What is required:
From the forum thread on overloaded Ceph monitors below, list every total number of monitors (mons) that the thread mentions as a cluster's monitor count.

Text shown:
Re: Ceph monitors overloaded on large cluster restart

Andras Pataki <apataki@xxxxxxxxxxxxxxxxxxxxx> · Wed, 19 Dec 2018 20:02:32 -0500



    Hi Dan,

    
    'noup' now makes a lot of sense - that's probably the major help
    that our cluster start would have needed.  Essentially this way only
    one map change occurs in the cluster when all the OSDs are marked
    'in' and that gets distributed, vs hundreds or thousands of map
    changes as various OSDs boot at slightly different times.  I have a
    smaller cluster that I can test it with and measure how the network
    traffic changes to the mons, and will plan this in the next
    shutdown/restart/upgrade.

    
    Thanks for the quick response and the tip!

    
    Andras
    

    On 12/19/18 6:47 PM, Dan van der Ster
      wrote:

    
      Hey Andras,
        

        Three mons is possibly too few for such a large cluster.
          We've had lots of good stable experience with 5-mon clusters.
          I've never tried 7, so I can't say if that would lead to other
          problems (e.g. leader/peon sync scalability).
        

        That said, our 10000-osd bigbang tests managed with only 3
          mons, and I assume that outside of this full system reboot
          scenario your 3 cope well enough. You should probably add 2
          more, but I wouldn't expect that alone to solve this problem
          in the future.
        

        Instead, with a slightly tuned procedure and a bit of osd
          log grepping, I think you could've booted this cluster more
          quickly than 4 hours with those mere 3 mons.

        
        As you know, each osds boot process requires the
          downloading of all known osdmaps. If all osds are booting
          together, and the mons are saturated, the osds can become
          sluggish when responding to their peers, which could lead to
          the flapping scenario you saw. Flapping leads to new osdmap
          epochs that then need to be distributed, worsening the issue.

(Source records)
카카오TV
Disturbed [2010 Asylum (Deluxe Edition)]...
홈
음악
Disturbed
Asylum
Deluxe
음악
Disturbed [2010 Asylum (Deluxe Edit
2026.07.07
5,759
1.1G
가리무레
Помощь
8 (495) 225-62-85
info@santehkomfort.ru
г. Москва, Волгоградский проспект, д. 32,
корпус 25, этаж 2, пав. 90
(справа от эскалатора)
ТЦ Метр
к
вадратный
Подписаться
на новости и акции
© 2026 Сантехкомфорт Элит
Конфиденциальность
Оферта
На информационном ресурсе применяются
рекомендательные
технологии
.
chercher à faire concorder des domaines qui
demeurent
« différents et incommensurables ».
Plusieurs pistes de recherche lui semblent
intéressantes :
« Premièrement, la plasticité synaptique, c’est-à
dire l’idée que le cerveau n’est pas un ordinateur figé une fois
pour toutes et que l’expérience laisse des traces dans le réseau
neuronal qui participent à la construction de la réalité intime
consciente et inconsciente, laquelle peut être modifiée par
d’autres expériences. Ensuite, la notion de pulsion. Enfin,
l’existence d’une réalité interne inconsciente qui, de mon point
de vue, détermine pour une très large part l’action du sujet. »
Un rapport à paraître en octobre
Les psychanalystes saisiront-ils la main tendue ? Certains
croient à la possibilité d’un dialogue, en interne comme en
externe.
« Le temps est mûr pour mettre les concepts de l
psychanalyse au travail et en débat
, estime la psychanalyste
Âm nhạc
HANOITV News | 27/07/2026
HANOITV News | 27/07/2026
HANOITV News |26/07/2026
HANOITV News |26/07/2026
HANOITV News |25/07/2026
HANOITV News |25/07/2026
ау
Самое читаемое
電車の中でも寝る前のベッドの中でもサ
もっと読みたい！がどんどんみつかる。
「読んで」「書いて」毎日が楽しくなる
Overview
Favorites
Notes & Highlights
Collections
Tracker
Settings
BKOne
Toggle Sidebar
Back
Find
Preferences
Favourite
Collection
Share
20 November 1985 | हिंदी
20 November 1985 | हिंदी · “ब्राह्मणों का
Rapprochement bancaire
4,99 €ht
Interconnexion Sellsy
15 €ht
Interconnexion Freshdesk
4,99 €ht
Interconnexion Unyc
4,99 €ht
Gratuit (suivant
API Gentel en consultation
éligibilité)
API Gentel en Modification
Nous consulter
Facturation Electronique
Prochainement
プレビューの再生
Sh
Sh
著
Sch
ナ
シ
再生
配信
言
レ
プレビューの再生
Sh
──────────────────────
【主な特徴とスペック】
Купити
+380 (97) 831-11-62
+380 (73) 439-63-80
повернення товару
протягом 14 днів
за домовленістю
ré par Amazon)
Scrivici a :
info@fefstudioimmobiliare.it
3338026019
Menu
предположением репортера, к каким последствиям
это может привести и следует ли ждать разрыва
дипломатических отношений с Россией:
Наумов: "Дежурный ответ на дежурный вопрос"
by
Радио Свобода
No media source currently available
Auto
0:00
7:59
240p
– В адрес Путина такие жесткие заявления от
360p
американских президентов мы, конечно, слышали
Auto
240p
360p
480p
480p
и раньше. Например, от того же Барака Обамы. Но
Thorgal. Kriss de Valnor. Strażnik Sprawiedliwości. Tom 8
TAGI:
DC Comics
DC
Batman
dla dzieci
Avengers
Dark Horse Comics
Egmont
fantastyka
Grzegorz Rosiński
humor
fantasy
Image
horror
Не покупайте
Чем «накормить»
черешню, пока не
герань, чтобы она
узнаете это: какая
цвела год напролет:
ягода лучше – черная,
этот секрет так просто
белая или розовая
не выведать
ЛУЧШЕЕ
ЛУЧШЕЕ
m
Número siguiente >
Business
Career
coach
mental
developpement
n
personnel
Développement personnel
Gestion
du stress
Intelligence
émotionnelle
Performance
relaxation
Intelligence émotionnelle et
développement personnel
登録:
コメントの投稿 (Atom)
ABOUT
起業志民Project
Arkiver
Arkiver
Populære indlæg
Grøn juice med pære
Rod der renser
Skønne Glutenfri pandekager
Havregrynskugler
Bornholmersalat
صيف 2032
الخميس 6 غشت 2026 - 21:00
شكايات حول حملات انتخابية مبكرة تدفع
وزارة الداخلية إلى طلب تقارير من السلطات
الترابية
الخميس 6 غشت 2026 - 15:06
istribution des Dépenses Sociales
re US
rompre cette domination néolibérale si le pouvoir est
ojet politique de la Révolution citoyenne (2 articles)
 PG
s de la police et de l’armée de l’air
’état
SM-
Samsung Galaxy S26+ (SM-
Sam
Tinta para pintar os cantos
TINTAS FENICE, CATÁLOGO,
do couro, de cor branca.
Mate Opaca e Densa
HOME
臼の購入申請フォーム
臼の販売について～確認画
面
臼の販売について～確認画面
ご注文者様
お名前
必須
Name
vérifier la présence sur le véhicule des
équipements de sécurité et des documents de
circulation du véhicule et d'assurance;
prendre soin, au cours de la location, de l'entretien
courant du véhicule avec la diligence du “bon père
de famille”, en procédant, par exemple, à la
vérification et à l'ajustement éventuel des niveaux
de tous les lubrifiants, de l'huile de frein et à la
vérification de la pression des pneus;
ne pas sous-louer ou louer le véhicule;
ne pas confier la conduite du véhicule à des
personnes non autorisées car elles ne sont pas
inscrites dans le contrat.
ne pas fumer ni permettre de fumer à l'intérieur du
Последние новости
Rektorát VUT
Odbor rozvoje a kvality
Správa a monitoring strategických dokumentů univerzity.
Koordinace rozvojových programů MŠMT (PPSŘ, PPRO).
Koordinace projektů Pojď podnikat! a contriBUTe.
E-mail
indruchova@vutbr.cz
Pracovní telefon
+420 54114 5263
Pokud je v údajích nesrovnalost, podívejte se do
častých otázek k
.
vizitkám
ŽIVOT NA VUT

Reply to the task:
- 3: "Three mons is possibly too few for such a large cluster," and the 10000-osd tests "managed with only 3 mons"
- 5: "We've had lots of good stable experience with 5-mon clusters."
- 7: "I've never tried 7"